The red-hot Chinese economy is slowing, and the government is pushing back. This strategist has a way to play the tension.
China's economy is slowing so much, the country has essentially ordered its citizens to 'shop till you drop' by designating National Consumption Month. Gina Sanchez, economic director of equity and asset allocation at Roubini Global Economics, is skeptical.
Sanchez expects a push for consumers to spend to simply accelerate consumption rather than increase it overall. In addition, she told CNBC's Melissa Lee, "we think that falling property prices are going to impact the wealthy and that's going to impact National Shopping Month." Still, she does anticipate a certain inflationary impact from the spending push - and of course inflation tends to be positive for a currency.

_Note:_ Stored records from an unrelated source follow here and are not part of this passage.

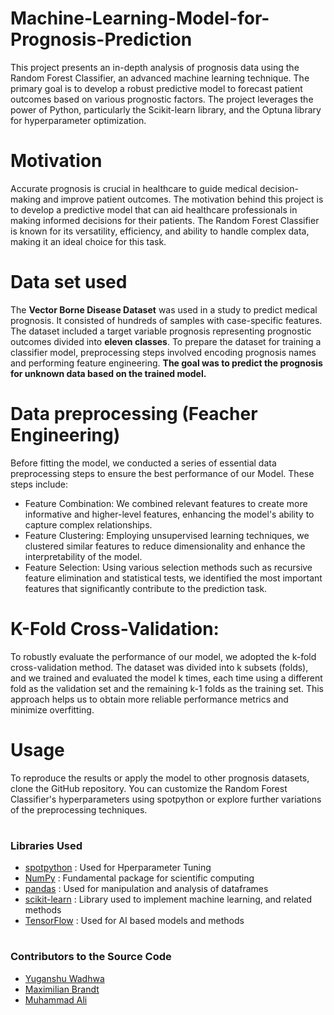 # Machine-Learning-Model-for-Prognosis-Prediction
This project presents an in-depth analysis of prognosis data using the Random Forest Classifier, an advanced machine learning technique. The primary goal is to develop a robust predictive model to forecast patient outcomes based on various prognostic factors. The project leverages the power of Python, particularly the Scikit-learn library, and the Optuna library for hyperparameter optimization.

# Motivation
Accurate prognosis is crucial in healthcare to guide medical decision-making and improve patient outcomes. The motivation behind this project is to develop a predictive model that can aid healthcare professionals in making informed decisions for their patients. The Random Forest Classifier is known for its versatility, efficiency, and ability to handle complex data, making it an ideal choice for this task.

# Data set used 
The **Vector Borne Disease Dataset** was used in a study to predict medical prognosis. It consisted of hundreds of samples with case-specific features. The dataset included a target variable prognosis representing prognostic outcomes divided into **eleven classes**. To prepare the dataset for training a classifier model, preprocessing steps involved encoding prognosis names and performing feature engineering. **The goal was to predict the prognosis for unknown data based on the trained model.** 

# Data preprocessing (Feacher Engineering)
Before fitting the model, we conducted a series of essential data preprocessing steps to ensure the best performance of our Model. 
These steps include:
* Feature Combination: We combined relevant features to create more informative and higher-level features, enhancing the model's ability to capture complex relationships.
* Feature Clustering: Employing unsupervised learning techniques, we clustered similar features to reduce dimensionality and enhance the interpretability of the model.
* Feature Selection: Using various selection methods such as recursive feature elimination and statistical tests, we identified the most important features that significantly contribute to the prediction task.

# K-Fold Cross-Validation:
To robustly evaluate the performance of our model, we adopted the k-fold cross-validation method. The dataset was divided into k subsets (folds), and we trained and evaluated the model k times, each time using a different fold as the validation set and the remaining k-1 folds as the training set. This approach helps us to obtain more reliable performance metrics and minimize overfitting.

# Usage
To reproduce the results or apply the model to other prognosis datasets, clone the GitHub repository. You can customize the Random Forest Classifier's hyperparameters using spotpython or explore further variations of the preprocessing techniques.


#
### Libraries Used
* [spotpython](https://www.gm.th-koeln.de/~bartz/site/) : Used for Hperparameter Tuning
* [NumPy](https://numpy.org/) : Fundamental package for scientific computing
* [pandas](https://pandas.pydata.org/) : Used for manipulation and analysis of dataframes
* [scikit-learn](https://scikit-learn.org/stable/) : Library used to implement machine learning, and related methods
* [TensorFlow](https://www.tensorflow.org/) : Used for AI based models and methods

# 
### Contributors to the Source Code
* [Yuganshu Wadhwa](https://github.com/YuganshuWadhwa) 
* [Maximilian Brandt](https://github.com/brandeyy) 
* [Muhammad Ali](https://github.com/MuhammadAliacc)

Rebecca Patterson, chief markets strategist for J.P. Morgan Asset Management, Institutional, agrees, and points out that as far as China is concerned, "you can play it through a lot of other liquid markets."
Patterson has looked at several currencies for patterns parallel to China's, and she has found a winner: the Australian dollar, at 88 percent correlation.
She thinks that the Chinese will force economic growth higher, but she also believes that in the very near term, the Australian dollar could weaken further over concerns about China's economic outlook. Patterson wants to buy the Aussie against the dollar around a technical support level at 1.0100, setting a stop at 0.9875 and a target of 1.0600.
"If you hold this position over time, you make money on the interest rate differentials as well," she she points out.